The main everyday human characters of university professor Andrianna Tomaz (Sarah Shahi) and her son Amon (Bodhi Sabongui), both caught up in the resistance fight against presence of the organized crime syndicate Intergang in their homeland of Kahndaq, are not terribly interesting but this is a problem rooted in the writing more than in the performances. A bigger issue is that Black Adam also lacks a compelling villain. Again, this is more of a screenplay problem with actor Marwan Kenzari simply not given much to do as Ishmael Gregor, a militant leader of Intergang who has his eyes on obtaining the Crown of Sabbac, a long buried, ancient item that can grant its wearer great power. Ishmael comes across as such a non-entity that it feels like he must be just a temporary placeholder until the movie's real villain arrives but, no, he's it. It does help that he turns into a demonic creature eventually, complete with horns and a flaming pentagram on his chest, but still, in the adversary department, Black Adam is lacking.
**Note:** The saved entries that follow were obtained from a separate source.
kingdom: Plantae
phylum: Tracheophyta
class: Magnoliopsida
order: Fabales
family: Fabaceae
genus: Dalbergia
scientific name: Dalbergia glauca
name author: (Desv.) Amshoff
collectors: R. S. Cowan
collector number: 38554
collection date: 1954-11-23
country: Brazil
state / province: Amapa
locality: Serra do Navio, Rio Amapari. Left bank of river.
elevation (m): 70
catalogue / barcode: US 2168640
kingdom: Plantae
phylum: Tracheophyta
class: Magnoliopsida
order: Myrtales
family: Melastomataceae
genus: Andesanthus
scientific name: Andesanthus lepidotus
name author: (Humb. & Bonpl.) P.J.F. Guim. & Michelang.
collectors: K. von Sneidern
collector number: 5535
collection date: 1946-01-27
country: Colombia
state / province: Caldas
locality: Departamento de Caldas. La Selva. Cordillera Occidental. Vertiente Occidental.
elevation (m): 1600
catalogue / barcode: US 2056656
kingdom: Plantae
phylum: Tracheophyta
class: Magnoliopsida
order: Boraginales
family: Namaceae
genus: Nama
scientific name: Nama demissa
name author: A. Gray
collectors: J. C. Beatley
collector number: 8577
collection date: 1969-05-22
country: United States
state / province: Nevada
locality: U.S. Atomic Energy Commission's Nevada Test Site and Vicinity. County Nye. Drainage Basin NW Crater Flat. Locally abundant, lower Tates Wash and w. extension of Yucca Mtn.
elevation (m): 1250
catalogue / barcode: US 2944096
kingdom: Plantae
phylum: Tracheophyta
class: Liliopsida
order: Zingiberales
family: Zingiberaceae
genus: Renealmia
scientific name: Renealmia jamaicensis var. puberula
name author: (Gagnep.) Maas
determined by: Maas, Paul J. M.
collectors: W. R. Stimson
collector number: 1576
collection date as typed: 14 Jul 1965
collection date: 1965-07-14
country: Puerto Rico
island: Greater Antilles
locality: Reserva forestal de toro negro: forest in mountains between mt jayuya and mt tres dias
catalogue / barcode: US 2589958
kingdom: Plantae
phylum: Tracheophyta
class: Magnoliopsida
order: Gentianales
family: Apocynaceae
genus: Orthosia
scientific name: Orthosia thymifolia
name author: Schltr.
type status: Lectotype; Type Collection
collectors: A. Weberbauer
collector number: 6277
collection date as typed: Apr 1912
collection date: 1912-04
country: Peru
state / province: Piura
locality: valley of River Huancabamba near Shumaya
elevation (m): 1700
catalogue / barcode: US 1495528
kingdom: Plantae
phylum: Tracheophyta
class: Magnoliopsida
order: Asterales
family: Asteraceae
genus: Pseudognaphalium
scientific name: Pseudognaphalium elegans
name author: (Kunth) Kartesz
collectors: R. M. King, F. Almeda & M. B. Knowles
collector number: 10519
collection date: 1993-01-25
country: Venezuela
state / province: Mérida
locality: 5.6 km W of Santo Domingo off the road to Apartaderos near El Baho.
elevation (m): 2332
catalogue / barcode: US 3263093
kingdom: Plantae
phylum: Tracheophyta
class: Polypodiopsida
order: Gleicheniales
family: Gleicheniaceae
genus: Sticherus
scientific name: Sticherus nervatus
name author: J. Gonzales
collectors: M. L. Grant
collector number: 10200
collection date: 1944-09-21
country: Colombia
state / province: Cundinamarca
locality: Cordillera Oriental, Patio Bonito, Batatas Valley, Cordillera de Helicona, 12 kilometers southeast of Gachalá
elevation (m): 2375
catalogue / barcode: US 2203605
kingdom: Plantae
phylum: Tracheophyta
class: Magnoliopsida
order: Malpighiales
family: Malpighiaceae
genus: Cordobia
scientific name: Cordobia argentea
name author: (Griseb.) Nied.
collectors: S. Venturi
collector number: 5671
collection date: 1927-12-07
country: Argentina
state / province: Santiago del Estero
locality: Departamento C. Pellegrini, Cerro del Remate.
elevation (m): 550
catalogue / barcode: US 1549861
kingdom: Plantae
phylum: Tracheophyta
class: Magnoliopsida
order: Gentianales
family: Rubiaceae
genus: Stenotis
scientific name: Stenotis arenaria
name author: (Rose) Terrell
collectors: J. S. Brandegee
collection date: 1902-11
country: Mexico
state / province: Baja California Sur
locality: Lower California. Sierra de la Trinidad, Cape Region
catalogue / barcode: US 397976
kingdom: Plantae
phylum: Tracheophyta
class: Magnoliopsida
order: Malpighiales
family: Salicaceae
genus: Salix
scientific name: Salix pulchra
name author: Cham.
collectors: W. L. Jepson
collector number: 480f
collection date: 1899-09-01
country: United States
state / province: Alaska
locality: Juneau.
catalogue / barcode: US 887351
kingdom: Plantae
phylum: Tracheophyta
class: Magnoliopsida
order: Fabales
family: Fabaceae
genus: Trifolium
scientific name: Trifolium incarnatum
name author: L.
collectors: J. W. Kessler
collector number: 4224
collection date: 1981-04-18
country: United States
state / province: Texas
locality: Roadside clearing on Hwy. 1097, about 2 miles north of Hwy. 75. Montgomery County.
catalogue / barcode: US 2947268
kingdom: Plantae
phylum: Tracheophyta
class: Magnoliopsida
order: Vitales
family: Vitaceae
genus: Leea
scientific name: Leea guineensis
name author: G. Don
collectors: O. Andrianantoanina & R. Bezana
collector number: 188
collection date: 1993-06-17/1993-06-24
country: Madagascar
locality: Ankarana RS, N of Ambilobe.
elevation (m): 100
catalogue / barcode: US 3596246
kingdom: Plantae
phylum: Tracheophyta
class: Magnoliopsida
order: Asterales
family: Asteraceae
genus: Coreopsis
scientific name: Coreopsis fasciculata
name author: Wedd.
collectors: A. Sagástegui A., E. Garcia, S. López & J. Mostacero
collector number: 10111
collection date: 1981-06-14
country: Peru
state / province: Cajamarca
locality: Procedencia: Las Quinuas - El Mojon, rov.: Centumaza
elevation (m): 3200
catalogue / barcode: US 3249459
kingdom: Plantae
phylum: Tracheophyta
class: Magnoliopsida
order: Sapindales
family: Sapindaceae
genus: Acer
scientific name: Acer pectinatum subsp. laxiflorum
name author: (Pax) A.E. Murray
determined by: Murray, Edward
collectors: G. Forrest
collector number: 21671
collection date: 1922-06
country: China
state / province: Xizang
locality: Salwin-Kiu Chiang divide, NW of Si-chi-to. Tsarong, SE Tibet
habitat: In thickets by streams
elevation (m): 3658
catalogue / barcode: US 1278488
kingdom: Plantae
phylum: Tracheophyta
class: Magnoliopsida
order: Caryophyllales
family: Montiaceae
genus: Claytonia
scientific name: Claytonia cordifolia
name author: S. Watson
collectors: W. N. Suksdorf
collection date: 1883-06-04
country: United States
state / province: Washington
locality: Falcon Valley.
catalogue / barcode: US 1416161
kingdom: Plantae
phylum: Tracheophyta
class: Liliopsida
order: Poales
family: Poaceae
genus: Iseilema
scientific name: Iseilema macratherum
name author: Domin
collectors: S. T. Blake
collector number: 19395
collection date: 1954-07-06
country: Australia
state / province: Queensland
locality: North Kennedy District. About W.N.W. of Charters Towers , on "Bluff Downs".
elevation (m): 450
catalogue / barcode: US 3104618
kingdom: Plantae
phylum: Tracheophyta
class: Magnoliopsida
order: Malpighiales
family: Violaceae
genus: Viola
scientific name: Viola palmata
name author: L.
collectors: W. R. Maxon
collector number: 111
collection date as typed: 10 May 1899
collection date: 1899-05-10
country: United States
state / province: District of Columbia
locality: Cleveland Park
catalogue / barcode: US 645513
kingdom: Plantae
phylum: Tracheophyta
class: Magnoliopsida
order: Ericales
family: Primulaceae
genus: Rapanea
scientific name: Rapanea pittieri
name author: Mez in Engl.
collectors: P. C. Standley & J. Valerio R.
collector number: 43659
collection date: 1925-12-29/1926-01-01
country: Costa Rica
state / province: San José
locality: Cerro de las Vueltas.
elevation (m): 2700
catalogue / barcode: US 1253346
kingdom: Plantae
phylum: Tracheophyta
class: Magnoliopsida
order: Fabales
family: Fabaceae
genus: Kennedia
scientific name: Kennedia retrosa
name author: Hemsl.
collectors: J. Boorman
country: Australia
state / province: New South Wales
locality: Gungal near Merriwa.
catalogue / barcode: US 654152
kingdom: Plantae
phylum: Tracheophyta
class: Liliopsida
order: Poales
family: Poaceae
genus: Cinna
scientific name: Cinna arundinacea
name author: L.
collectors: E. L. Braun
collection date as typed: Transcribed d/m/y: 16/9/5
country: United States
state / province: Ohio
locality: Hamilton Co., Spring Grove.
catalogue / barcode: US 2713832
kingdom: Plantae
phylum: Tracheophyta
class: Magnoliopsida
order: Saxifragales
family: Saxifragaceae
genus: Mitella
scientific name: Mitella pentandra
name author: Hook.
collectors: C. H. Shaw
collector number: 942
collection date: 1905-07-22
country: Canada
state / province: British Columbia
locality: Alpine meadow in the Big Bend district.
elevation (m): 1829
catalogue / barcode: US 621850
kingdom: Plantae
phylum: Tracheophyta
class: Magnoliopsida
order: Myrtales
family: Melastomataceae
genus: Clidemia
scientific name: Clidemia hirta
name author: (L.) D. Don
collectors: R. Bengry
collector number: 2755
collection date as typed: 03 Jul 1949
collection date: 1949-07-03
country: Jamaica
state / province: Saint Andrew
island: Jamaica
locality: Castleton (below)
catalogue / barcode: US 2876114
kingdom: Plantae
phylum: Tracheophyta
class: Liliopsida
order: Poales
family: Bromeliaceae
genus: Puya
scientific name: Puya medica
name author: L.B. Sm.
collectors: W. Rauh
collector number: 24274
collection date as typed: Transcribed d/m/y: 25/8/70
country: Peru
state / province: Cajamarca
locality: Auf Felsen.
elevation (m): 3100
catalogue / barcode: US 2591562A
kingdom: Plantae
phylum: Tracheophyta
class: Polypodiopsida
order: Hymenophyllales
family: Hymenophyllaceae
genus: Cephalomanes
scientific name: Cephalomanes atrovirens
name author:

Where the movie shines is in the enthusiasm that it shows for embracing the DC universe. The core of this movie is the JSA vs. Black Adam and on that count, it entertains. It isn't made clear what the Justice Society's origins are, how long they've been operating, what authority Amanda Waller (Viola Davis) has over them, or what makes them different from the Justice League but Carter Hall, aka Hawkman (Aidis Hodge), has a cool plane that he flies everybody around in and that's kind of all I care about. Yes, this movie could have afforded to be a lot more generous in filling in the details of its characters but they're still fun to see in action. We get to (somewhat) know the JSA on the run as they race from one conflict to the next.
Even though we aren't given much info about the history of the JSA, just seeing them in action helps foster the impression of a broader DC universe that includes a more far reaching menagerie of heroes than we've seen up to now and not just Suicide Squad style cannon fodder, either.
Hawkman and Dr. Fate are not throwaway characters, they have roots that go back to the Golden Age of comics. While this movie only scratches the surface with them, Hodge ably establishes himself as a credible Carter Hall and Brosnan is every bit as cool as Fate as anyone would have expected. There is an act of sacrifice that takes place involving Fate but given the character's supernatural bent, I don't think it precludes a return. Where and when these characters might actually show up again remains to be seen and with the way Warners/DC operates, you never know if they even have long terms plans for them but come what may it's a treat to see these guys in live action on the big screen for the first time. Hawkman swings a mean mace and Fate gets some flashy spells to cast. That checked off the basic boxes I needed checked off.
For his part, Johnson doesn't do much in this movie other than prove to anyone who comes at him that they don't have a chance. He is rarely, if ever, on the ropes. Watching Black Adam spend this whole movie completely owning everyone it feels like Johnson's main interest in this part was that he just wanted to play a guy who could whip the ass of the whole DC universe. That literally is the be-all, end-all of his character. When they say that Black Adam changes the hierarchy of power in the DCEU, all it means is that The Rock will not lose to any chumps. If he's going to come in to the DC universe, he's going to dominate it. And to that I say, fair enough. Helping Black Adam humiliate his adversaries, director Jaume Collet-Serra teams with Johnson again after Jungle Cruise and he continues to be an adept visual stylist, staging Black Adam's action with flair.
Black Adam has been hyped as a turning point for the DCEU but while Black Adam as a character is a force to be reckoned with, the real shift in power is behind the camera. Johnson has taken the lack of a driving force in the DCEU as an opportunity to grab the ball and run with it. Black Adam's much talked about mid-credits scene, bringing Henry Cavill's Superman back into the fold, reportedly only came about due Johnson insisting that it happen and it signals that he understands what the DCEU's been lacking. A DC universe that doesn't make Superman a priority is a DC universe that isn't living up to its potential and the fact that Johnson understands that and made the effort to fix it is promising. Black Adam may be an antihero but, in the end, Johnson's firm handle on what the DCEU could be if handled correctly might make The Rock the hero DC fans have been waiting for.